### Task goal
Find all lines below containing the string "Aires" and return them.

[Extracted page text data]

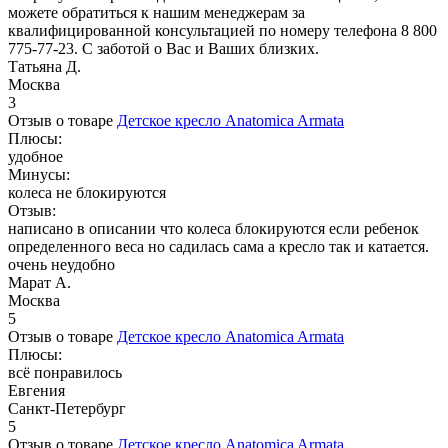
можете обратиться к нашим менеджерам за
квалифицированной консультацией по номеру телефона 8 800
775-77-23. С заботой о Вас и Ваших близких.
Татьяна Д.
Москва
3
Отзыв о товаре
Детское кресло Anatomica Armata
Плюсы:
удобное
Минусы:
колеса не блокируются
Отзыв:
написано в описании что колеса блокируются если ребенок
определенного веса но садилась сама а кресло так и катается.
очень неудобно
Марат А.
Москва
5
Отзыв о товаре
Детское кресло Anatomica Armata
Плюсы:
всё понравилось
Евгения
Санкт-Петербург
5
Отзыв о товаре
Детское кресло Anatomica Armata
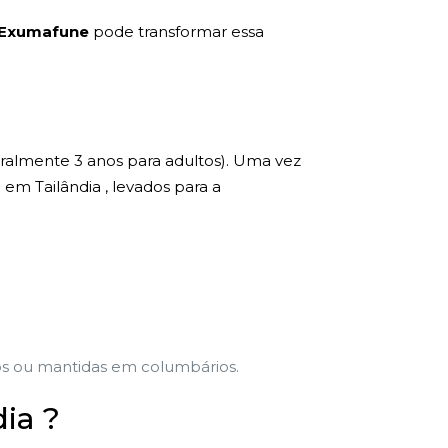
Exumafune
pode transformar essa
eralmente 3 anos para adultos). Uma vez
em Tailândia , levados para a
vos ou mantidas em columbários.
ia ?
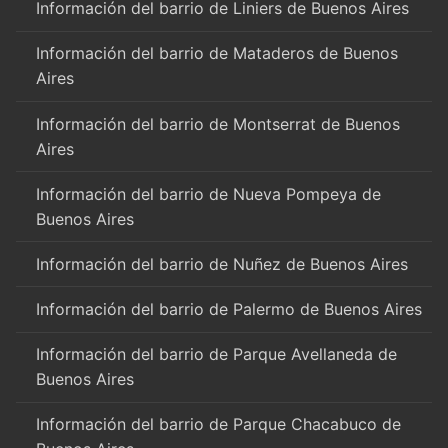
Información del barrio de Liniers de Buenos Aires
Información del barrio de Mataderos de Buenos
Aires
Información del barrio de Montserrat de Buenos
Aires
Información del barrio de Nueva Pompeya de
Buenos Aires
Información del barrio de Nuñez de Buenos Aires
Información del barrio de Palermo de Buenos Aires
Información del barrio de Parque Avellaneda de
Buenos Aires
Información del barrio de Parque Chacabuco de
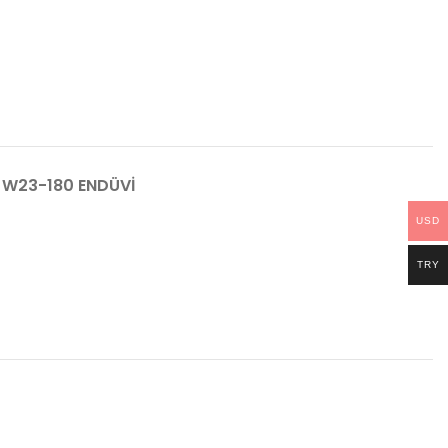
W23-180 ENDÜVİ
USD
TRY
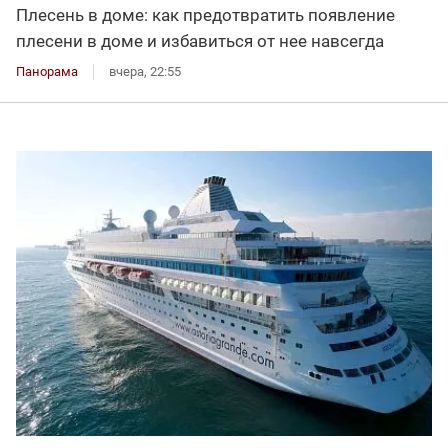
Плесень в доме: как предотвратить появление
плесени в доме и избавиться от нее навсегда
Панорама
вчера, 22:55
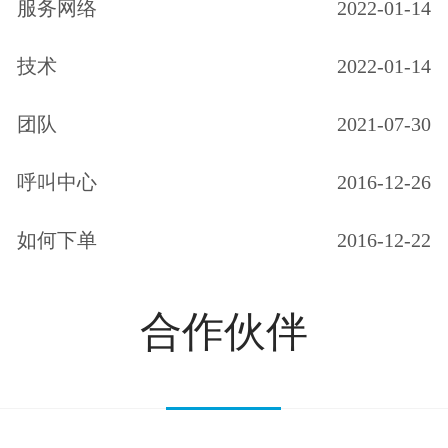
服务网络
2022-01-14
技术
2022-01-14
团队
2021-07-30
呼叫中心
2016-12-26
如何下单
2016-12-22
合作伙伴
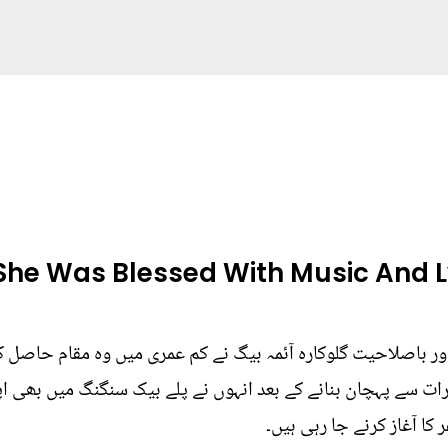
he Was Blessed With Music And Ly
ور باصلاحیت گلوکارہ آئمہ بیگ نے کم عمری میں وہ مقام حاصل
ت سے پہچان بنانے کے بعد انہوں نے پلے بیک سنگنگ میں بھی اپنی 
 کا آغاز کرنے جا رہی ہیں۔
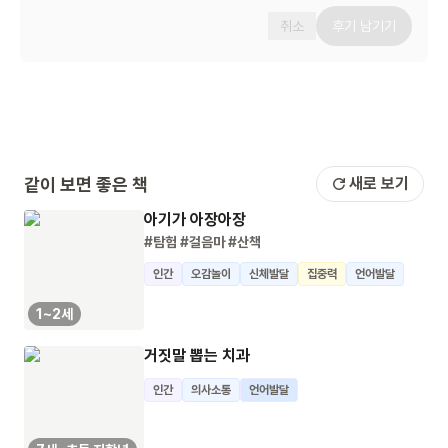
취소
후기 남기기
같이 보면 좋은 책
새로 보기
아기가 아장아장
#탐험
#걸음마
#산책
인간
오감놀이
신체발달
집중력
언어발달
1~2세
거짓말 뽑는 치과
인간
의사소통
언어발달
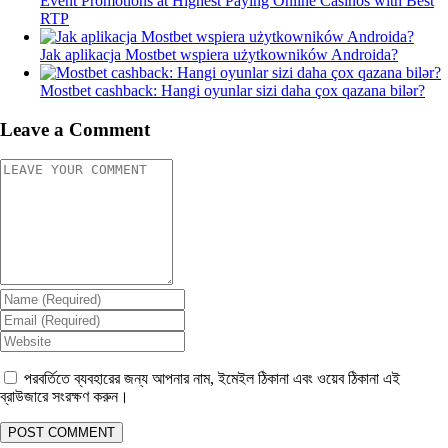
Event Promotions at Highest Paying Online Casinos with Best
RTP
Jak aplikacja Mostbet wspiera użytkowników Androida?
Mostbet cashback: Hangi oyunlar sizi daha çox qazana bilər?
Leave a Comment
পরবর্তিতে ব্যবহারের জন্য আপনার নাম, ইমেইল ঠিকানা এবং ওয়েব ঠিকানা এই
ব্রাউজারে সংরক্ষণ করুন।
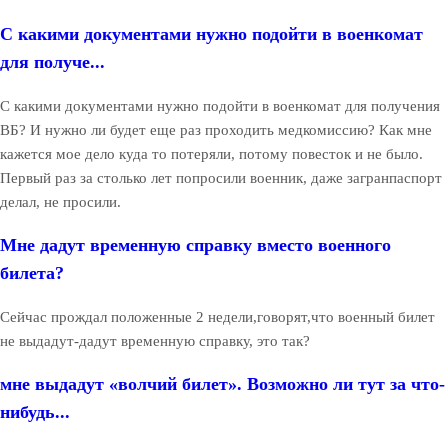
С какими документами нужно подойти в военкомат
для получе...
С какими документами нужно подойти в военкомат для получения
ВБ? И нужно ли будет еще раз проходить медкомиссию? Как мне
кажется мое дело куда то потеряли, потому повесток и не было.
Первый раз за столько лет попросили военник, даже загранпаспорт
делал, не просили.
Мне дадут временную справку вместо военного
билета?
Сейчас прождал положенные 2 недели,говорят,что военный билет
не выдадут-дадут временную справку, это так?
мне выдадут «волчий билет». Возможно ли тут за что-
нибудь...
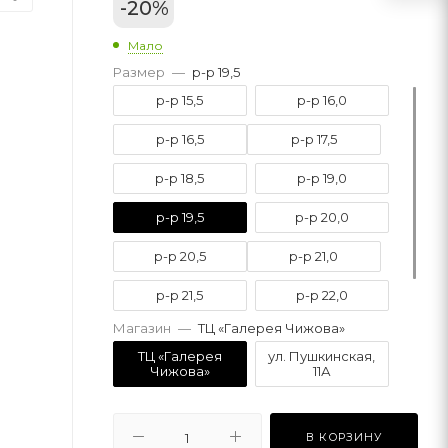
-
20
%
Мало
Размер
—
р-р 19,5
р-р 15,5
р-р 16,0
р-р 16,5
р-р 17,5
р-р 18,5
р-р 19,0
р-р 19,5
р-р 20,0
р-р 20,5
р-р 21,0
р-р 21,5
р-р 22,0
Магазин
—
ТЦ «Галерея Чижова»
р-р 22,5
р-р 23,0
ТЦ «Галерея
ул. Пушкинская,
Чижова»
11А
В КОРЗИНУ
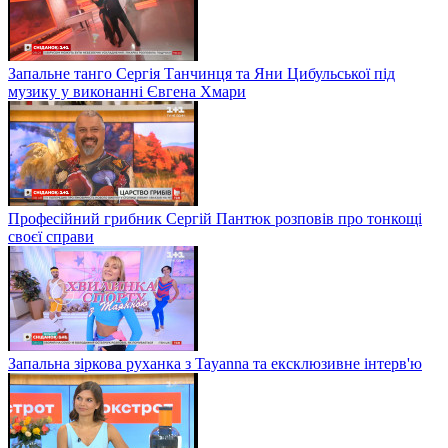
Запальне танго Сергія Танчинця та Яни Цибульської під
музику у виконанні Євгена Хмари
Професійний грибник Сергій Пантюк розповів про тонкощі
своєї справи
Запальна зіркова руханка з Tayanna та ексклюзивне інтерв'ю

### Worked solution
Información del barrio de Liniers de Buenos Aires
Aires
Aires
Buenos Aires
Información del barrio de Nuñez de Buenos Aires
Información del barrio de Palermo de Buenos Aires
Buenos Aires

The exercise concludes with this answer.